Continue to the picturesque city of Nafplion. With its marble pavements, looming castles and remarkable homogeneous architecture, Nauplion is the most elegant town in mainland Greece. Defended to the south by the Akronafplía and Palamídi fortresses and to the north by Bourtzi castle, the town occupies the northern side of a peninsula at the head of the Argolic Gulf.

Drive through the plain of Argos on to Mycenae to visit the remains of the ancient city, including the Lionesses Gate, the tomb of Agamemnon and the Palace. Everything here reminds one of Homer’s Iliad including the Grave Circle, in which the famous golden mask of Agamemnon was found. Visit the amazing museum full of exquisite artifacts found on the site.
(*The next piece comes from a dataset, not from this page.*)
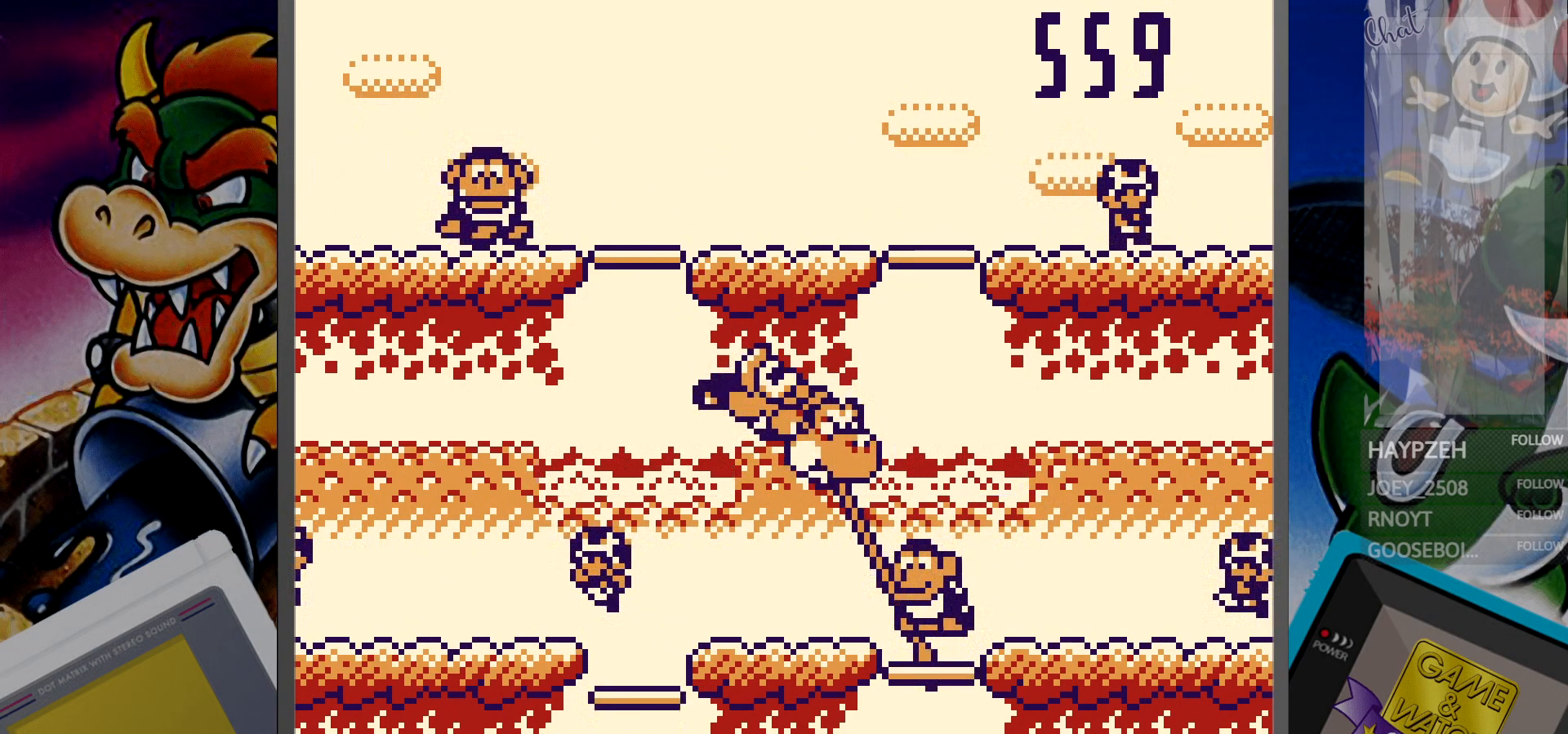
{"buttons": [], "events": [[83, "DPAD_LEFT", "up"], [317, "DPAD_UP", "down"], [433, "DPAD_UP", "up"]]}
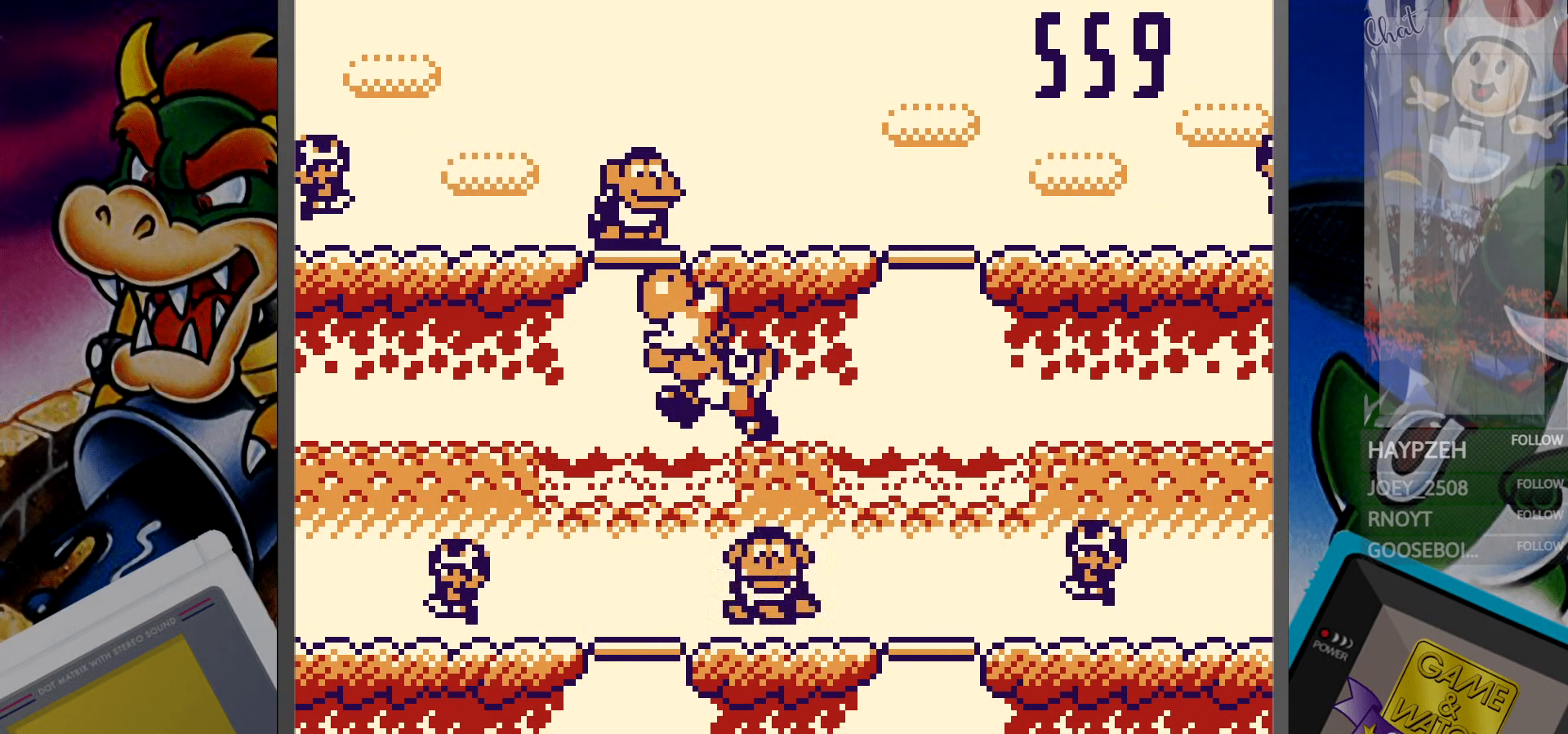
{"buttons": [], "events": [[267, "DPAD_DOWN", "down"], [333, "DPAD_DOWN", "up"]]}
Depart for Olympia, the birthplace of the Olympic Games, driving through the spectacular mountains of Arcadia.

The Arty Grand Hotel, built in the hill above Ancient Olympia, exhales the good taste and the high aesthetics of the persons that created it. Its physiognomy and its tastefulness is something that you experience with all your senses from the first moment that you will find yourself in its spaces. From the reception hall, up to the 61 comfortable, luminous rooms with beautiful verandas and luxurious suites Arty Grand has been carefully made up to the last detail.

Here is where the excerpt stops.